Sanders as president would not succeed in implementing these reforms absent a large mass movement. Every significant reform in the capitalist system was won through the hard-fought struggle of the people. It was not a gift from Franklin D. Roosevelt that gave us unemployment insurance, social security or the right to unionize in the 1930s. It was mass strikes, general strikes, sitdown strikes and factory seizures and the building of mass organizations of the unemployed. Likewise it was a radical mass movement in the 1950s and 1960s that led to the passage of the Civil Rights Act and the Voting Rights Act in the mid-1960s, which ended the legal status of apartheid in the United States for Black Americans; and also led to the adoption of Medicare that provided access to health care to the elderly. The ending of the Vietnam War, winning the right to abortion, the passage of marriage equality and the adoption of anti-discrimination measures protecting LGBTQ people — all were the consequences of determined movements by masses of people.
The PSL, like the Green Party and other independent campaigns, will not be allowed to participate in the presidential debates — no matter how many states we get on the ballot. The electoral system is rigged to ensure that only the two ruling-class parties are given a competitive chance to win. The two parties also make ballot access extremely complicated, expensive and subject to expanding obstacles for third-party candidates unless they are a toy of one billionaire or another.
What to do now
Although we are not Democrats, we encourage those voting in the upcoming Democratic Party primaries to vote for Bernie Sanders.
Members of the PSL will be going out to Sanders campaign events to connect with the most radical and committed layers of people drawn to his program and to build relationships that will last far beyond the current election cycle. This is consistent with our Party’s orientation to the 2016 election.

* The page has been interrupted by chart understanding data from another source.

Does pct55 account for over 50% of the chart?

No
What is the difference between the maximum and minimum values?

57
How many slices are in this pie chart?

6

If Bernie Sanders fails to get the nomination, he says that he will campaign for whoever is the candidate in the general election. The PSL will not follow that advice. We will urge people to vote for the La Riva/Peltier ticket instead wherever they have achieved ballot status either as PSL candidates representing the Peace and Freedom Party in California or on other progressive third parties’ ballot lines in other states.
If Bernie Sanders wins the Democratic nomination, in spite of the Democratic Party establishment’s war against him, the PSL will not run candidates in battleground swing states. If Bernie Sanders were to win the Democratic Party nomination and then shift his campaign stance and orientation to the right to appease sections of the ruling class and the Democratic Party leadership elites, we will retain our independent capacity to evaluate, criticize or condemn such moves. Appeasing reactionaries in the ruling class only facilitates the growth of right-wing and ultra-right politics.

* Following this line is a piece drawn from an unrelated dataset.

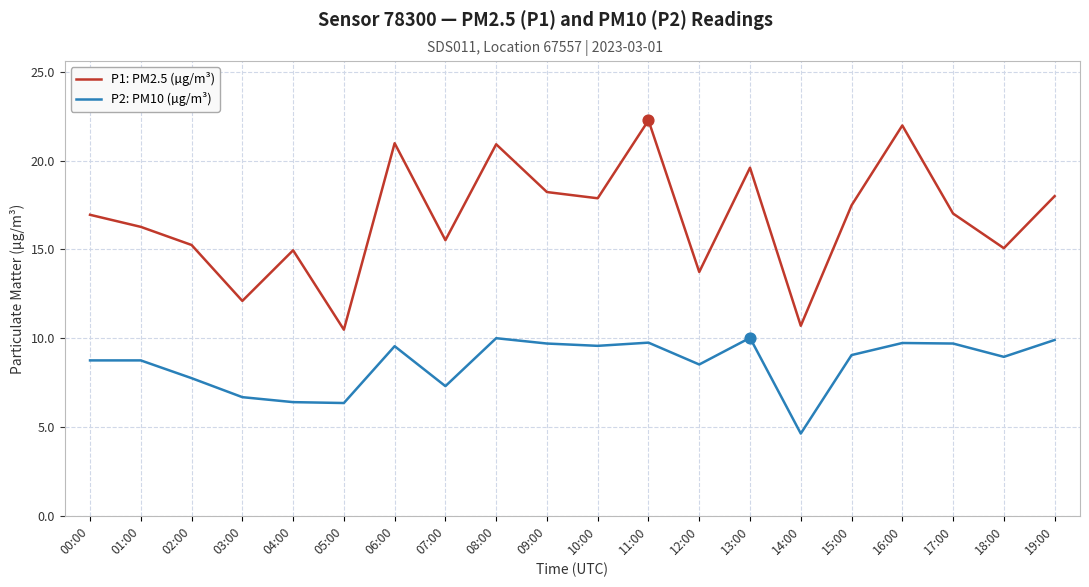

Which series has the widest spread of values?

P1: PM2.5 (µg/m³)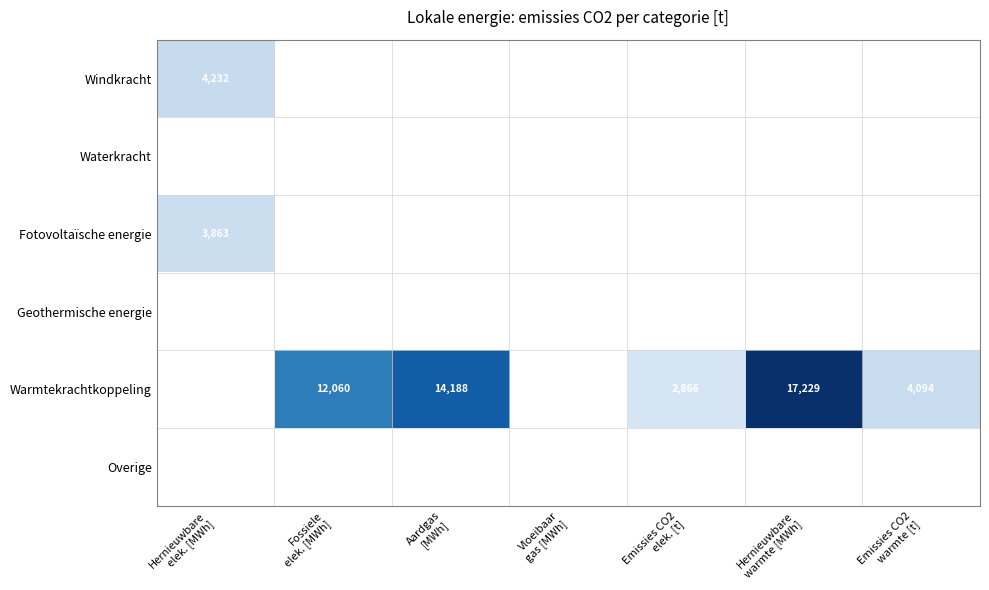

At how many categories does at least one series exceed 2471?

6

In the event of a Sanders versus Trump general election, the La Riva/Peltier campaign running outside of swing states will still make an important contribution to the radicalization of popular consciousness. In a period of intensifying class struggle, independent organization and clarity on the meaning of socialism — and how to achieve it — becomes more necessary than ever.

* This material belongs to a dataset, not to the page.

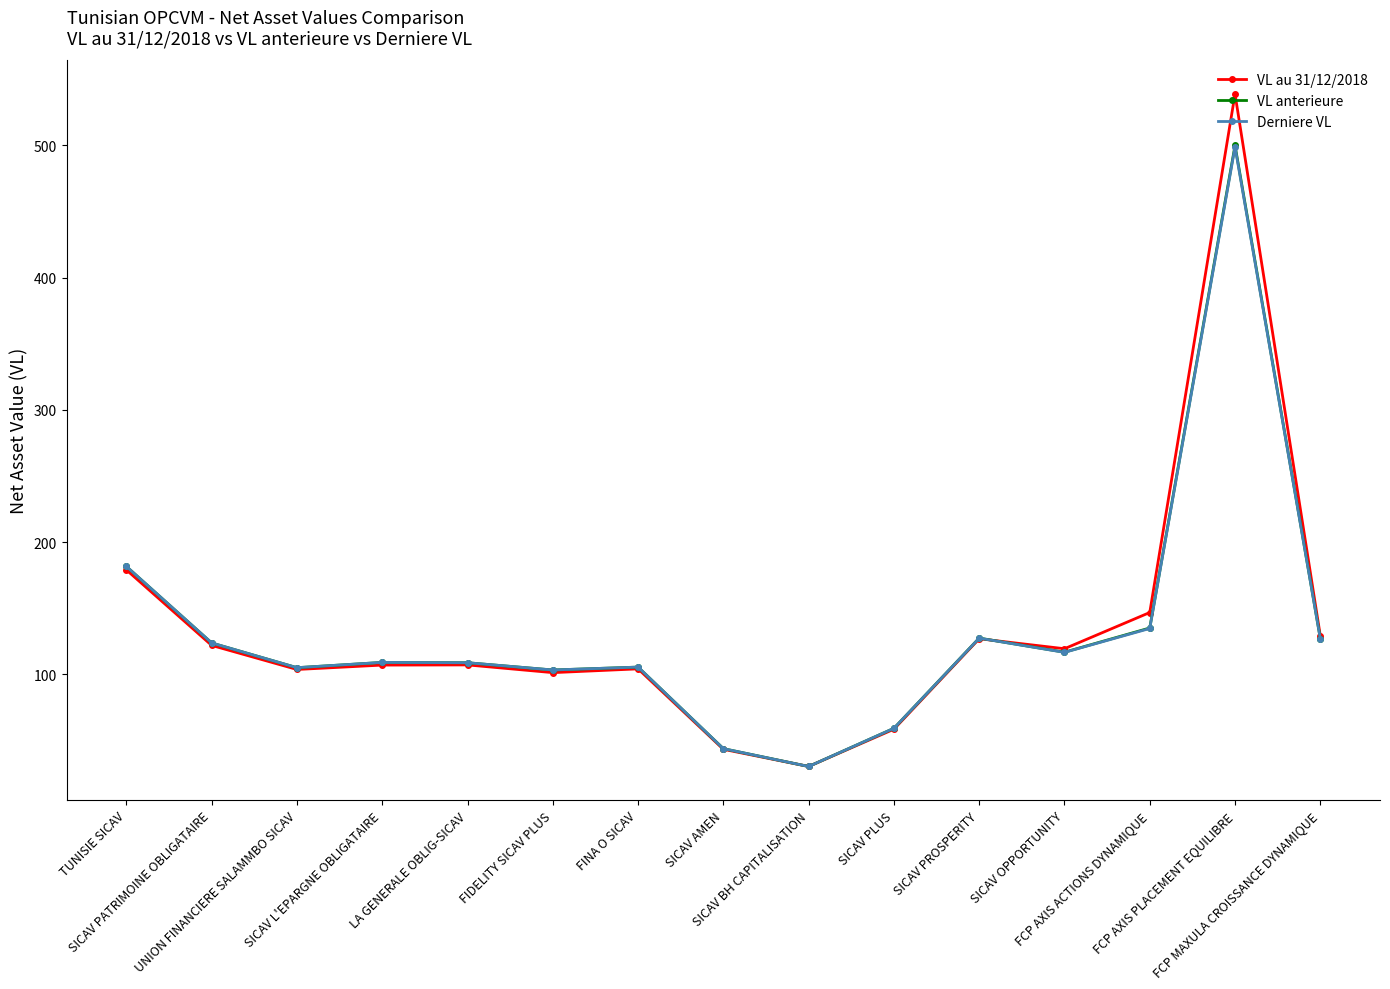

At which label does VL anterieure first exceed 108?

TUNISIE SICAV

Tactics can never be absolute, designed for all situations or last forever. On the contrary, revolutionaries must combine a rock-hard adherence to core principles with tactical suppleness to advance the movement for socialism under varying conditions and on shifting terrain. For now, the Sanders campaign represents a dynamic insurgency promoting radical social changes in the face of increasingly stiff headwinds from a criminal ruling class that fears the loosening of its absolute grip over U.S. politics and the economy. We support the insurgency against the reactionaries.